The Tax Reform in Brazil, sanctioned in 2024, brought several changes in the tax system, directly impacting companies. Now, they will need to adjust contracts, systems, tax calculations, recurring operations and logistics processes to ensure compliance with the new rules. One of the main changes is the creation of the Goods and Services Tax (IBS), which will replace taxes such as PIS, Cofins, ICMS, ISS and IPI. This unification aims to reduce the complexity of the tax system and facilitate compliance with tax obligations.
With the transformation, adaptation to the new tax regime has become one of the biggest concerns of companies. According to a survey conducted by Deloitte, 60% of companies that have adopted technological solutions for tax management have managed to reduce by up to 30% the time dedicated to meeting their tax obligations. Digitization and automation, for example, are key tools to ensure that they adjust quickly to reform and still reduce risks and operating costs.
“Complementary solutions to ERPs, such as specialized tax compliance systems, will be essential in this process, and can help companies automate the calculation of taxes, ensure the automatic updating of rates and reduce errors in ancillary obligations”, says Marcos Tadeu Junior, CEO of Invent Software.
The use of artificial intelligence and machine learning in tax solutions, you can further optimize tax analysis, making the process more efficient and accurate, minimizing the risks of errors and assessments. These technologies are essential to automate repetitive tasks and ensure that the company can adapt to the constant changes in tax legislation.

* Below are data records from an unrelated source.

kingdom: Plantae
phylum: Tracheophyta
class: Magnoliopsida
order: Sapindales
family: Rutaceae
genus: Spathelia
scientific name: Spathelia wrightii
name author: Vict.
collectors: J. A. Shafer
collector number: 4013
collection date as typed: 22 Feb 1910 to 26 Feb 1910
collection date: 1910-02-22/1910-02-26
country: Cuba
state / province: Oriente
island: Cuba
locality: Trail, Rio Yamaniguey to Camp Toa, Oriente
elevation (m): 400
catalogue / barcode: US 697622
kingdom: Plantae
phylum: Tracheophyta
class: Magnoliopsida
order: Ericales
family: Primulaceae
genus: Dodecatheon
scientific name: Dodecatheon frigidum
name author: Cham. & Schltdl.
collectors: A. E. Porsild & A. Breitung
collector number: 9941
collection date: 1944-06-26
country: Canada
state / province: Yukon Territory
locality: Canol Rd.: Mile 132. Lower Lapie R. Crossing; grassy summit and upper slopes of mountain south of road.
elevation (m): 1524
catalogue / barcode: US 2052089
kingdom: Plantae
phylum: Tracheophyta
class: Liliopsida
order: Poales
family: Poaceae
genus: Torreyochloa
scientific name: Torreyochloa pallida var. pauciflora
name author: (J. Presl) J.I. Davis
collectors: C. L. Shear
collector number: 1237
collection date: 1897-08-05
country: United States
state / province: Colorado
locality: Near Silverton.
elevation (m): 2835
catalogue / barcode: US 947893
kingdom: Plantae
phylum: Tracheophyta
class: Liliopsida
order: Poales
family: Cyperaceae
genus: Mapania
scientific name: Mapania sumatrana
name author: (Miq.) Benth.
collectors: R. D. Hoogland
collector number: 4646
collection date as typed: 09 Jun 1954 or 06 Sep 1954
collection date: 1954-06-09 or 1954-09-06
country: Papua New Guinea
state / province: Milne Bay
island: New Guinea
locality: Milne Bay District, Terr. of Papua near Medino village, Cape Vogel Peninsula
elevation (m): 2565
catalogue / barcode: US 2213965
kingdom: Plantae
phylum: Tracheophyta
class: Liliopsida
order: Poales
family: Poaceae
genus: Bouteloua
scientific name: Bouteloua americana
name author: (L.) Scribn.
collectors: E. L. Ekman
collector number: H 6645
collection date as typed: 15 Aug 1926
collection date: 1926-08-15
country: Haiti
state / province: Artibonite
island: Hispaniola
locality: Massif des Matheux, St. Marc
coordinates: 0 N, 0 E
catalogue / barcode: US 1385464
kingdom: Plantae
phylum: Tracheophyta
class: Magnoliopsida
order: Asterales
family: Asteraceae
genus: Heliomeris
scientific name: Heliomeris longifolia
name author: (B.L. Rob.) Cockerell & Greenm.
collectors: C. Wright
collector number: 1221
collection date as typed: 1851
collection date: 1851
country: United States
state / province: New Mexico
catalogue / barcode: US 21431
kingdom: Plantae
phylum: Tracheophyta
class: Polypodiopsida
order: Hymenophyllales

With the gradual transition between 2026 and 2033, the Tax Reform seeks to correct distortions in the current system and increase the competitiveness of Brazil, which, according to the World Bank, occupies the 184th position in the ranking of ease of payment of taxes.
Marcos points out that the process of acquiring the systems and add-ons necessary to adapt companies to the new legislation can take months, depending on the complexity of the solutions. Therefore, he recommends that companies start preparing as soon as possible, since the Tax Reform will begin to apply in 2026.“Investing in complementary technological solutions is now fundamental to ensure the compliance and efficiency of operations in the long term”, he concludes.